Source data:
%%

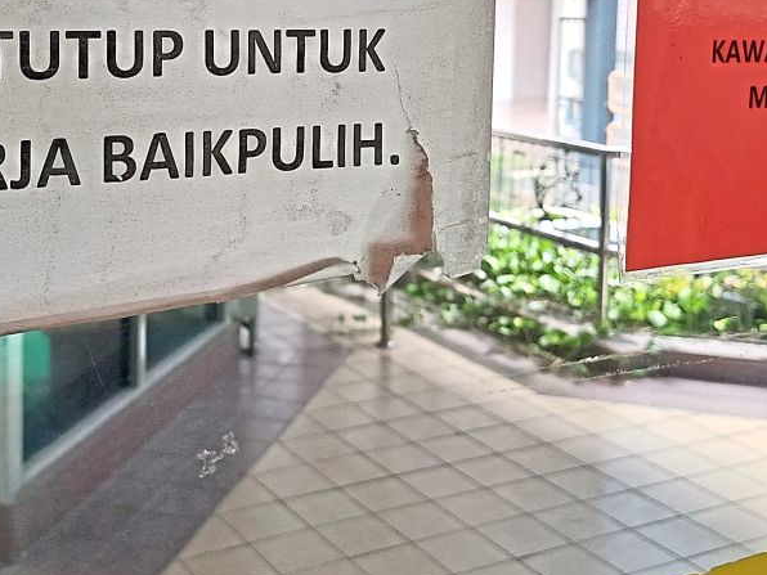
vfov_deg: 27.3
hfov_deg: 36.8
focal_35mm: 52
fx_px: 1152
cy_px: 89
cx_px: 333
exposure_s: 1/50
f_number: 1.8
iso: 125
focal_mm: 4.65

%%
%%

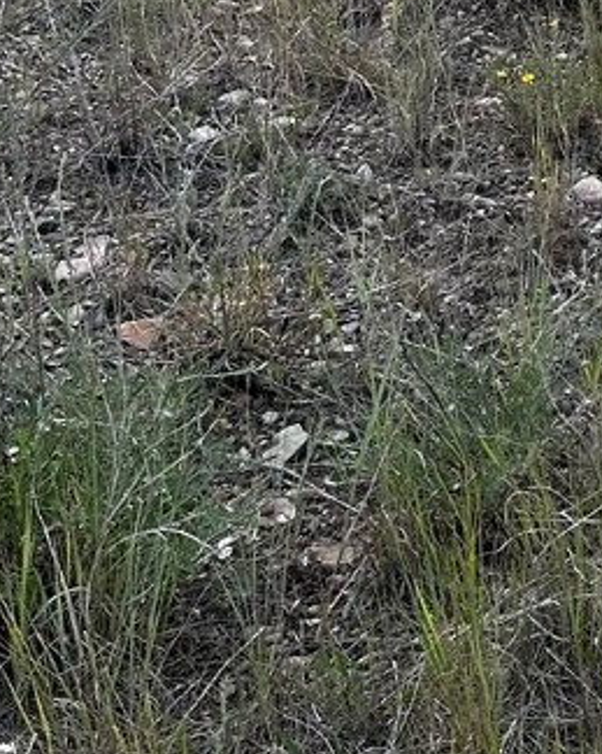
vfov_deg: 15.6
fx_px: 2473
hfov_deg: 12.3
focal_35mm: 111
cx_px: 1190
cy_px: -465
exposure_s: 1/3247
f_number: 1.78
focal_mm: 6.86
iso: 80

%%

▶ _Exercise_:
Your answer must be the lines above from the one containing "vfov_deg: 27.3" to the one containing "focal_mm: 4.65", both included, restated word for word.

▶ _Response_:
vfov_deg: 27.3
hfov_deg: 36.8
focal_35mm: 52
fx_px: 1152
cy_px: 89
cx_px: 333
exposure_s: 1/50
f_number: 1.8
iso: 125
focal_mm: 4.65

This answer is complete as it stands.